◆ Bounding box coordinate data

=== Begin Enclosure ===

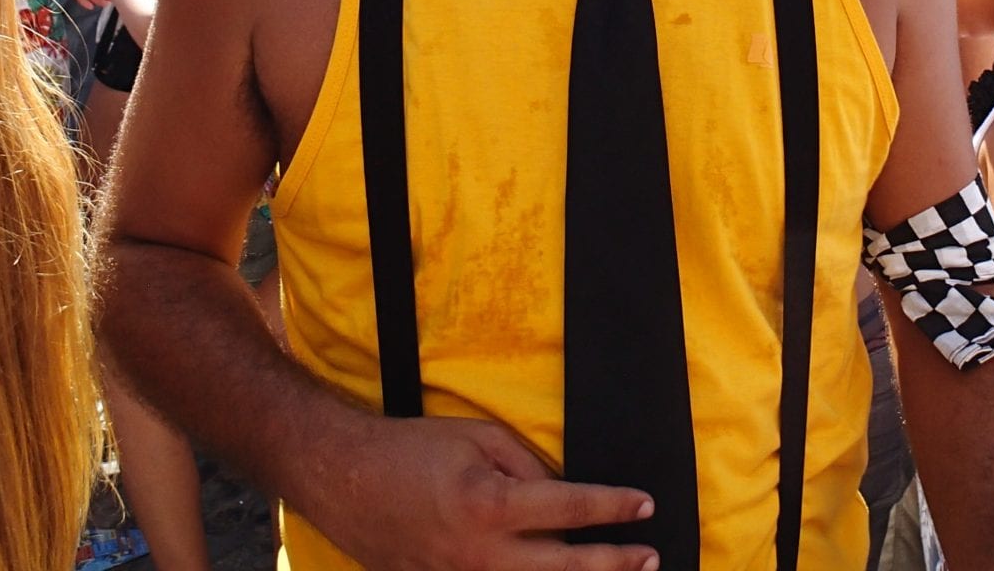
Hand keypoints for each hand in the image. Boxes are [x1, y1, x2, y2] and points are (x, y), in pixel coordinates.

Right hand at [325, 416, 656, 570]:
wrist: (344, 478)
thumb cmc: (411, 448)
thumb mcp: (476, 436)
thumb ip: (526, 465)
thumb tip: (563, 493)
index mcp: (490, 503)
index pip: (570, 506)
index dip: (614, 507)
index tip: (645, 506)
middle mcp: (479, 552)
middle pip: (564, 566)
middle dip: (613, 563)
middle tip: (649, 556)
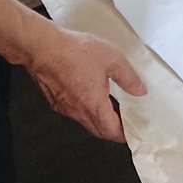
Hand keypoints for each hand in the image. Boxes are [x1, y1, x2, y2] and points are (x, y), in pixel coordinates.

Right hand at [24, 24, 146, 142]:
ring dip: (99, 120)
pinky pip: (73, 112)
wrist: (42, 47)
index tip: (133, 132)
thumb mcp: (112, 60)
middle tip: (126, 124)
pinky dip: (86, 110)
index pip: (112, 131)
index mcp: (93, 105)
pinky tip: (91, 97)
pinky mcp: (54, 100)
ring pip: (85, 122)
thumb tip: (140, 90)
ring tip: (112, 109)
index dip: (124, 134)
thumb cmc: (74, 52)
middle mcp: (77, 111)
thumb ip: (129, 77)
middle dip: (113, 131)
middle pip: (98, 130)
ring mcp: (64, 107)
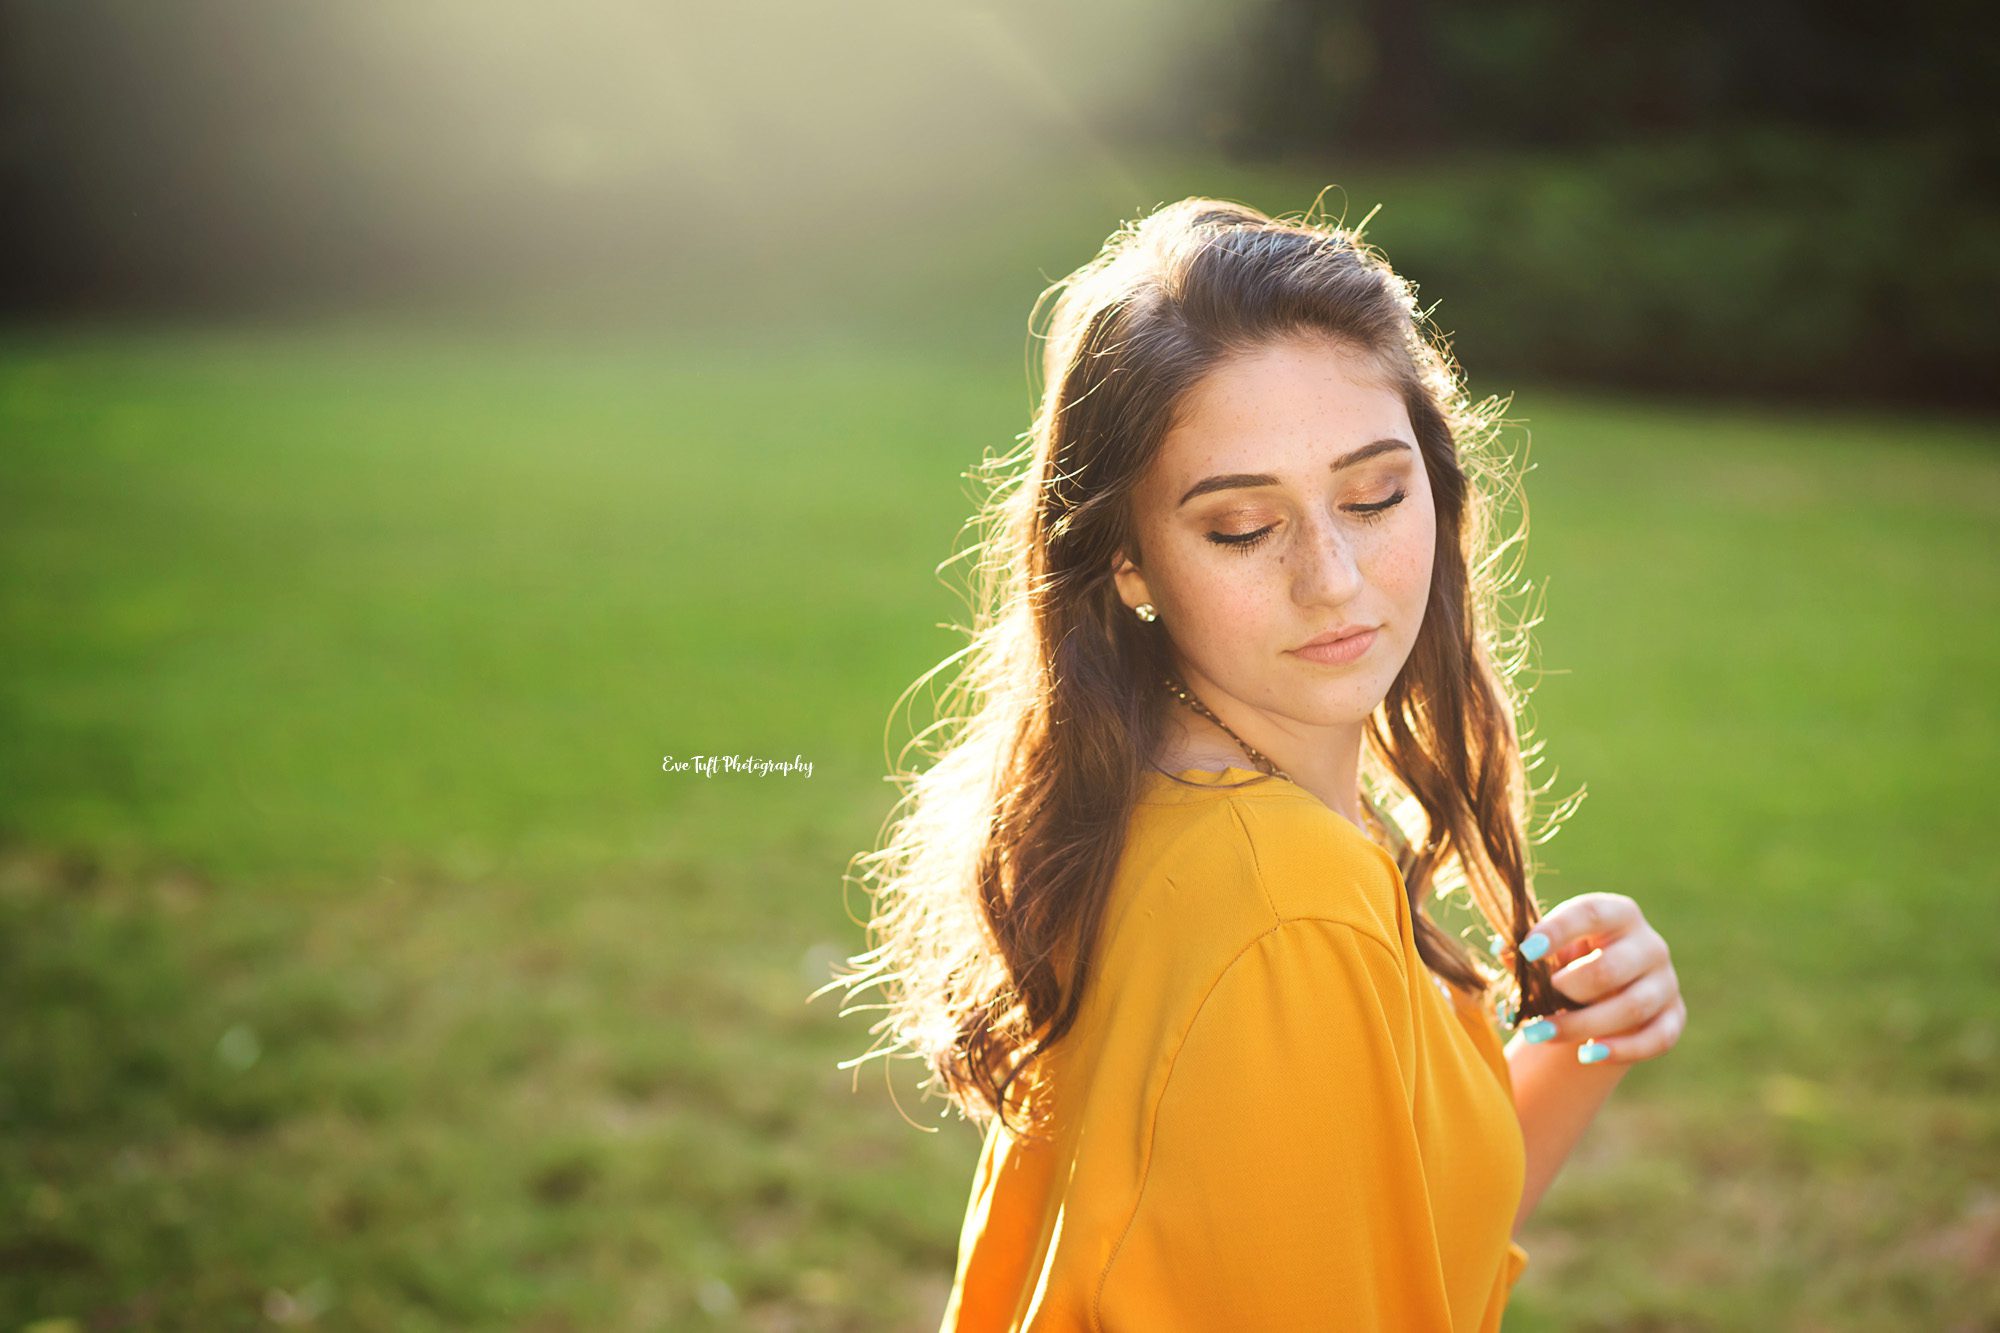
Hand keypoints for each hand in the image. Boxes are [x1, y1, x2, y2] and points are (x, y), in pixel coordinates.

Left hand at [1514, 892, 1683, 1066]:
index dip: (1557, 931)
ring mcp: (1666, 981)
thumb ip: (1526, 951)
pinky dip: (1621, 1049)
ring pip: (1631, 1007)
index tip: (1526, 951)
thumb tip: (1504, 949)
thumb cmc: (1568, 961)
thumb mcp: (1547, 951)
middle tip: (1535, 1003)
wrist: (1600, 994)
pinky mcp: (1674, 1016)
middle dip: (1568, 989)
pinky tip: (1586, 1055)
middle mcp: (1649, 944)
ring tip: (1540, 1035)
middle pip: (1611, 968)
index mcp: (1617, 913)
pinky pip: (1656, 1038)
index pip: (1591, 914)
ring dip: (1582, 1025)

=== End Enclosure ===

◆ Aim of the task
I need the lines from the one containing "wrist: (344, 478)" through the end of the records retyped exactly, with the pictures left out.

◆ Answer to this exercise
wrist: (344, 478)
thumb cmc: (411, 448)
thumb mcp: (476, 436)
thumb ip: (526, 465)
thumb tip: (563, 493)
index mcp: (490, 503)
index pip: (570, 506)
index dip: (614, 507)
index tip: (645, 506)
middle mcp: (479, 552)
middle pip: (564, 566)
middle dip: (613, 563)
middle tip: (649, 556)
Hand keypoints for each hand in the image. Boxes are [x1, y1, x2, y2] and points are (x, y), in pixel coordinates.

Right hand at [24, 24, 146, 142]:
ring dip: (99, 120)
pinky pip: (73, 112)
wrist: (42, 47)
index tip: (133, 132)
thumb mcp: (112, 60)
middle tip: (126, 124)
pinky dip: (86, 110)
index pip: (112, 131)
index mcp: (93, 105)
pinky tip: (91, 97)
pinky mcp: (54, 100)
ring pip: (85, 122)
thumb tip: (140, 90)
ring tip: (112, 109)
index dip: (124, 134)
thumb cmc: (74, 52)
middle mcp: (77, 111)
thumb ip: (129, 77)
middle dip: (113, 131)
middle pip: (98, 130)
ring mcp: (64, 107)
Hand keypoints for each hand in the image. Boxes are [x1, y1, x2, y2] and points are (x, y), in pixel coordinates.

Left hand at [1514, 892, 1683, 1066]:
index dip: (1557, 931)
ring mcp: (1666, 981)
thumb ip: (1526, 951)
pinky dip: (1621, 1049)
ring pip: (1631, 1007)
index tip: (1526, 951)
thumb tip: (1504, 949)
thumb cmc: (1568, 961)
thumb mcp: (1547, 951)
middle tip: (1535, 1003)
wrist: (1600, 994)
pinky mcp: (1674, 1016)
middle dip: (1568, 989)
pinky tip: (1586, 1055)
middle mcp: (1649, 944)
ring tip: (1540, 1035)
middle pip: (1611, 968)
index mcp: (1617, 913)
pinky pip: (1656, 1038)
index pip: (1591, 914)
ring dip: (1582, 1025)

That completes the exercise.